Presiden Perintahkan Pencarian KRI Nanggala-402 Dilakukan Secara Optimal
Presiden RI Joko Widodo (Jokowi) telah mendapat laporan dari Menteri Pertahanan, Panglima TNI, serta Kepala Staf Angkatan Laut (KASAL) terkait kapal selam KRI Nanggala-402 yang hilang kontak saat sedang melaksanakan latihan di perairan utara Pulau Bali, Rabu (21/04/2021).Laporan tersebut langsung disampaikan kepada Presiden tak lama setelah peristiwa hilang kontak terjadi.
Presiden menginstruksikan seluruh jajarannya untuk membantu upaya pencarian secara optimal baik pencarian kapal selam dan juga penyelamatan kepada seluruh kru yang ada di dalamnya.
“Saat ini, Panglima TNI dan KASAL memimpin langsung upaya pencarian di lapangan. Saya juga telah memerintahkan Panglima TNI, KASAL, dan Basarnas, bersama-sama dengan instansi terkait lainnya, untuk mengerahkan segala kekuatan dan upaya seoptimal mungkin melakukan upaya pencarian dan penyelamatan. Prioritas utama adalah keselamatan 53 awak kapal,” kata Presiden dalam keterangan persnya, Kamis (22/04/2021), di Istana Kepresidenan Bogor, Provinsi Jawa Barat.
Presiden memahami perasaan yang dialami pihak keluarga kru kapal. Saat ini, pemerintah sedang melakukan pencarian dengan maksimal.
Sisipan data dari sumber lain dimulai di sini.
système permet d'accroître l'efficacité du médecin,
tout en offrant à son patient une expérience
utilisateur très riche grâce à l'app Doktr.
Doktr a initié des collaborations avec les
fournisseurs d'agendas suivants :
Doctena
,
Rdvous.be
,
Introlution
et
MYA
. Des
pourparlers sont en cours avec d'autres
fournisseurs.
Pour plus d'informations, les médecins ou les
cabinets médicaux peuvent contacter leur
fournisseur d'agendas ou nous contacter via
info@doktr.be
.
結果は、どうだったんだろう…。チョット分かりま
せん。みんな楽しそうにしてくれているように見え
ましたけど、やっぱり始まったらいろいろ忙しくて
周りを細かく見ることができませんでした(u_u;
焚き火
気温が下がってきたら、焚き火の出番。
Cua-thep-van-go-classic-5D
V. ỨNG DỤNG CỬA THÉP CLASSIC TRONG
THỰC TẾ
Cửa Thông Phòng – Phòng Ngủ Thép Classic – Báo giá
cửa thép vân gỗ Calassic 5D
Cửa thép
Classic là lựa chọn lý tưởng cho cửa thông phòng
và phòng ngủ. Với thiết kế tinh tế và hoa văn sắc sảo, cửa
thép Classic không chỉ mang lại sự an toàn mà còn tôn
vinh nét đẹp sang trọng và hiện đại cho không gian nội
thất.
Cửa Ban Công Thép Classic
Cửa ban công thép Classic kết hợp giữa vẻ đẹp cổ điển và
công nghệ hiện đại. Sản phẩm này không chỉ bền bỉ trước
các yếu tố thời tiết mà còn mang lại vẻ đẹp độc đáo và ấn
“Kepada keluarga awak kapal, saya memahami betul perasaan Bapak-Ibu semuanya saat ini. Tapi sekali lagi, pemerintah telah dan akan terus mengupayakan yang terbaik dalam pencarian dan penyelamatan seluruh awak yang ada di dalam kapal selam tersebut,” ujarnya.
Menutup pernyataan, Presiden mengajak seluruh rakyat Indonesia untuk mendoakan kelancaran upaya pencarian dan penyelamatan yang tengah dilakukan.
“Saya mengajak seluruh masyarakat untuk mendoakan agar upaya pencarian dan penyelamatan ini dilancarkan, diberikan kemudahan untuk menemukan kembali KRI Nanggala-402 dan seluruh awaknya dalam keadaan selamat,” pungkasnya.
Pada pencarian hari pertama pasca hilang kontak, TNI telah mengerahkan lima kapal perang, satu kapal survey dan helikopter, untuk mencari Kapal Perang Republik Indonesia (KRI) Nanggala 402, yang dilaporkan hilang kontak sejak kemarin.
Alutsista yang sedang melaksanakan operasi pencarian kepal selam tersebut, adalah adalah KRI Raden Eddy Martadinata 331, KRI Gusti Ngurah Rai 332, KRI Diponegoro 365, KRI dr Soeharso 990, KRI Pulau Rimau 724 dan 1 helikopter TNI AL Helly Panther.
Sementara itu, Panglima TNI Marsekal TNI Hadi Tjahjanto memerintahkan unsut TNI yang memiliki kapal dengan kemampuan pencarian bawah air diterjunkan untuk melakukan pencarian.